Diğer yandan ümmet birliğinin sembollerinden birisi de hac farzını yerine getirmektir. (bkz. Âl-i İmran, 3/97.) Hac ibadeti, İslam’ın diğer ibadet türlerini içine alacak boyutta olan külli bir ibadettir. Örneğin; namaz, bedenî; zekât, mali; hac ise hem bedeni ve hem de mali bir ibadettir. Bu bağlamda hac, bütün ibadetlerin zübdesi gibidir. Hac, her yıl tekrarlanan bir çağrıdır. Müslümanlar niçin her yıl hac için çağrılırlar? Hac salt bir ibadet midir? Hac bir ticaret midir? Hac bir İslam kongresi midir? Aslında bunların hepsidir. Eğer bu çağrının hikmeti iyi kavranmış ve gereği yapılmış olsaydı bugün İslam dünyası zafiyet ve dağınıklık içinde yaşar mıydı? Aslında hac ve umre ibadetleri, dünyanın değişik bölgelerinden Mekke’ye gelmiş ırkı, rengi, dili ve coğrafyası farklı Müslümanlarla evrensel kardeşlik dayanışmasının sergilendiği ve sunulduğu muhteşem bir imkân ve fırsattır.
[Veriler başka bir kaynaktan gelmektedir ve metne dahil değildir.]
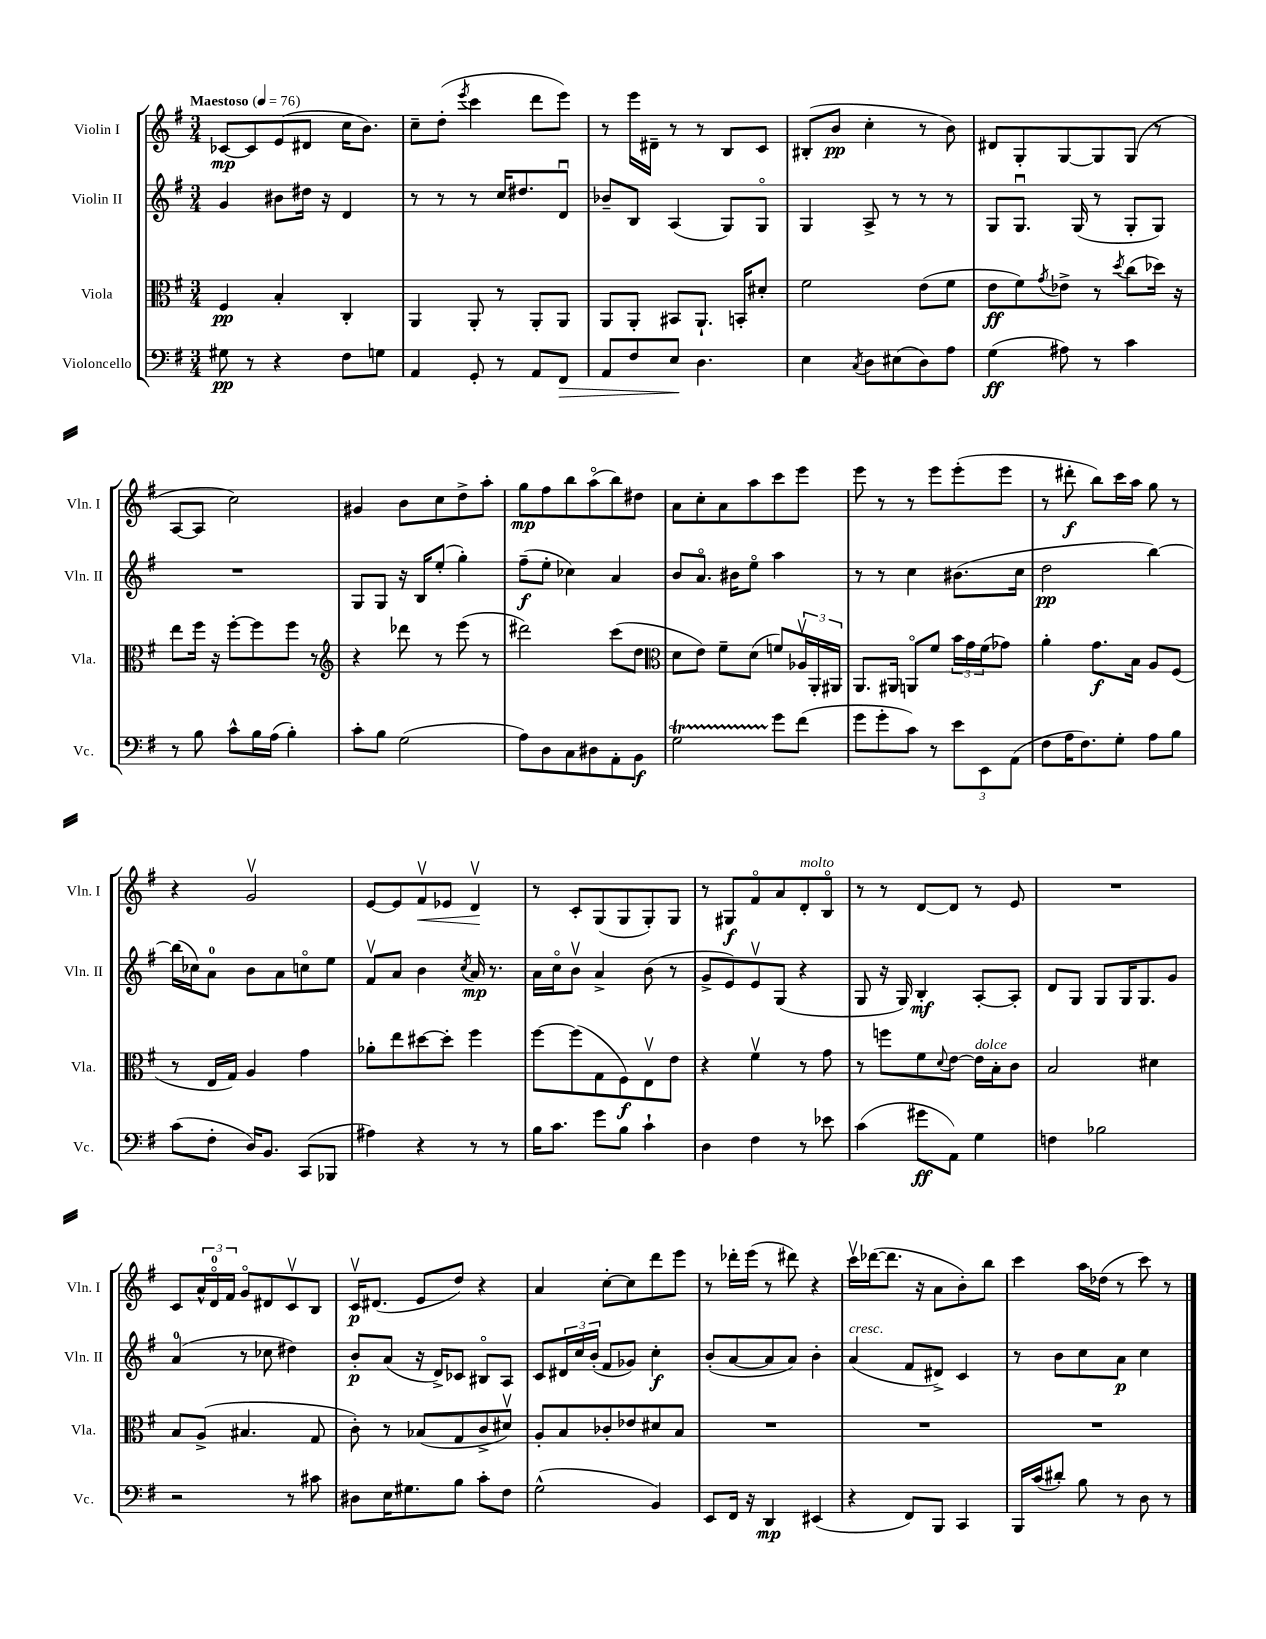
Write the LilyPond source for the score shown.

<<
\new StaffGroup <<
\new Staff = "s0" \with { instrumentName = "Violin I" shortInstrumentName = "Vln. I" } {
    \clef treble \key g \major \numericTimeSignature \time 3/4 \tempo "Maestoso" 4 = 76
    ces'8~\mp ces'8 e'8( dis'8 c''16 b'8.) |
    c''8-- d''8-.( \acciaccatura { e'''8 } c'''4 d'''8 e'''8) |
    r8 e'''16 dis'16-- r8 r8 b8 c'8 |
    bis8-.( b'8\pp c''4-. r8 b'8) |
    dis'8 g8-. g8~ g8 g8( r8 |
    a8~ a8 c''2) |
    gis'4 b'8 c''8 d''8-> a''8-. |
    g''8\mp fis''8 b''8 a''8\flageolet( b''8) dis''8 |
    a'8 c''8-. a'8 a''8 c'''8 e'''8 |
    e'''8 r8 r8 e'''8 e'''8-.( e'''8 |
    r8 dis'''8-.\f b''8) c'''16 a''16 g''8 r8 |
    r4 g'2\upbow |
    e'8~ e'8 fis'8\upbow\< ees'8 d'4\upbow\! |
    r8 c'8-. g8( g8 g8-.) g8 |
    r8 gis8\f fis'8\flageolet a'8 d'8-.^\markup { \italic "molto" } b8\flageolet |
    r8 r8 d'8~ d'8 r8 e'8 |
    R2. |
    c'8 \tuplet 3/2 { a'16-^ d'16-0\flageolet fis'16 } g'8\flageolet dis'8 c'8\upbow b8 |
    c'16\upbow\p dis'8.( e'8 d''8) r4 |
    a'4 c''8~-. c''8 d'''8 e'''8 |
    r8 des'''16-. e'''16( r8 dis'''8) r4 |
    c'''16\upbow des'''16~( des'''8. r16 a'8 b'8-.) b''8 |
    c'''4 a''16 des''16( r8 c'''8) r8 \bar "|." |
}
\new Staff = "s1" \with { instrumentName = "Violin II" shortInstrumentName = "Vln. II" } {
    \clef treble \key g \major \numericTimeSignature \time 3/4
    g'4 bis'8 dis''16 r16 d'4 |
    r8 r8 r8 c''16 dis''8. d'8\downbow |
    bes'8-- b8 a4( g8) g8\flageolet |
    g4 a8-> r8 r8 r8 |
    g8 g8.\downbow g16( r8 g8-. g8) |
    R2. |
    g8 g8 r16 b16 e''8-.( g''4-.) |
    fis''8--\f( e''8-. ces''4) a'4 |
    b'8 a'8.\flageolet bis'16 e''8\flageolet a''4 |
    r8 r8 c''4 bis'8.( c''16 |
    d''2\pp b''4~) |
    b''16( ces''16) a'8-0 b'8 a'8 c''8\flageolet e''8 |
    fis'8\upbow a'8 b'4 \acciaccatura { c''8 } a'16\mp r8. |
    a'16 c''16\flageolet b'8\upbow a'4-> b'8( r8 |
    g'8-> e'8) e'8\upbow g8( r4 |
    g8 r16 g16) b4-.\mf a8~-. a8-. |
    d'8 g8 g8 g16 g8. g'8 |
    a'4-0( r8 ces''8 dis''4) |
    b'8-.\p a'8( r16 d'16->) ces'8 bis8\flageolet a8 |
    c'8 \tuplet 3/2 { dis'16 c''16 b'16-.( } fis'8 ges'8) c''4-.\f |
    b'8-.( a'8~ a'8 a'8) b'4-. |
    a'4^\markup { \italic "cresc." }( fis'8 dis'8->) c'4 |
    r8 b'8 c''8 a'8\p c''4 \bar "|." |
}
\new Staff = "s2" \with { instrumentName = "Viola" shortInstrumentName = "Vla." } {
    \clef alto \key g \major \numericTimeSignature \time 3/4
    fis4\pp b4-. c4-. |
    a,4 a,8-. r8 a,8-. a,8 |
    a,8 a,8-. bis,8 a,8.-! b,16-. dis'8-. |
    fis'2 e'8( fis'8 |
    e'8\ff fis'8) \acciaccatura { g'8 } ees'8-> r8 \acciaccatura { d''8 } c''8( des''16) r16 |
    e''8 fis''16 r16 fis''8~-. fis''8 fis''8 r8 |
    \clef treble r4 des'''8 r8 e'''8( r8 |
    dis'''2) c'''8( d''8 |
    \clef alto d'8 e'8) fis'8-- d'8( f'8) \tuplet 3/2 { aes16\upbow a,16-. ais,16 } |
    a,8. ais,16 a,8\flageolet fis'8 \tuplet 3/2 { b'16 g'16 fis'16( } ges'8) |
    a'4-. g'8.\f b16 a8 fis8( |
    r8 e16 g16) a4 g'4 |
    aes'8-. e''8 dis''8~ dis''8-. fis''4 |
    fis''8~ fis''8( g8 fis8\f) e8\upbow e'8 |
    r4 fis'4\upbow r8 g'8 |
    r8 f''8 fis'8 \appoggiatura { d'8 } e'8~ e'16^\markup { \italic "dolce" } b16-. c'8 |
    b2 dis'4 |
    b8 a8->( bis4. g8 |
    c'8-.) r8 bes8( g8 c'8-> dis'8\upbow) |
    a8-. b8 ces'8-. ees'8 dis'8 b8 |
    R2. |
    R2. |
    R2. \bar "|." |
}
\new Staff = "s3" \with { instrumentName = "Violoncello" shortInstrumentName = "Vc." } {
    \clef bass \key g \major \numericTimeSignature \time 3/4
    gis8\pp r8 r4 fis8 g8 |
    a,4 g,8-. r8 a,8 fis,8\> |
    a,8 fis8 e8\! d4. |
    e4 \acciaccatura { c8 } d8 eis8( d8) a8 |
    g4\ff( ais8) r8 c'4 |
    r8 b8 c'8-^ b16 a16( b4-.) |
    c'8-. b8 g2( |
    a8) d8 c8 dis8 a,8-. b,8\f |
    g2\startTrillSpan g'8\stopTrillSpan fis'8( |
    g'8 g'8-. c'8) r8 \tuplet 3/2 { e'8 e,8 a,8( } |
    fis8 a16 fis8.) g8-. a8 b8 |
    c'8( fis8-. d16) b,8. c,8( bes,,8 |
    ais4) r4 r8 r8 |
    b16 c'8. g'8 b8 c'4-! |
    d4 fis4 r8 ees'8 |
    c'4( gis'8\ff a,8) g4 |
    f4 bes2 |
    r2 r8 cis'8 |
    dis8 e16 gis8. b8 c'8-. fis8 |
    g2-^( b,4) |
    e,8 fis,16 r16 d,4\mp eis,4( |
    r4 fis,8) b,,8 c,4 |
    b,,16 c'16( dis'8-.) b8 r8 d8 r8 \bar "|." |
}
>>
>>
\layout { \context { \Score \remove "Bar_number_engraver" } }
Bu manada hac, küresel ölçekte ortaya çıkan sorunlara cevap bulmanın da iyi bir fırsatıdır. Müslümanların ufkunun gelişmesine katkıda bulunan hac; ilmî, siyasi, harsi, fıkhi, irfani boyutlarıyla Müslümanların yıllık akdettikleri uluslararası bir İslam kongresidir. Hac görevini yapan bir Müslüman, ümmet okyanusunda çağlayan olmaya ve rahmet denizinde damla olmaya gitmiştir. Ben olarak giden Allah’ın misafiri, biz şuuruna erecektir.
Netice olarak İslam’da ibadetlerin en büyük yararlarından birisi, bütün bir yeryüzünde ümmet birliğini sağlamaktır. Cemaat hâlinde kılınan namazlar, tutulan oruçlar, kutlanan bayramlar, verilen zekâtlar, sadakalar, kesilen kurbanlar, her sene tekrarlanan hac ve umre ibadetleri, ümmet bilincini sağlamak ve Müslümanlar arasında birliği pekiştirmeye hizmet eder. Eğer günümüzde ibadetlerin bu birleştirici ve bütünleştirici yönleri gerçekleşmiyorsa, arıza kısa zamanda tespit edilip tedavisine bakılmalıdır. Kusur ibadetlerde değil, bu ibadetleri şekil, mana ve hikmet bütünlüğünden kopuk olarak yerine getiren biz Müslümanlardadır.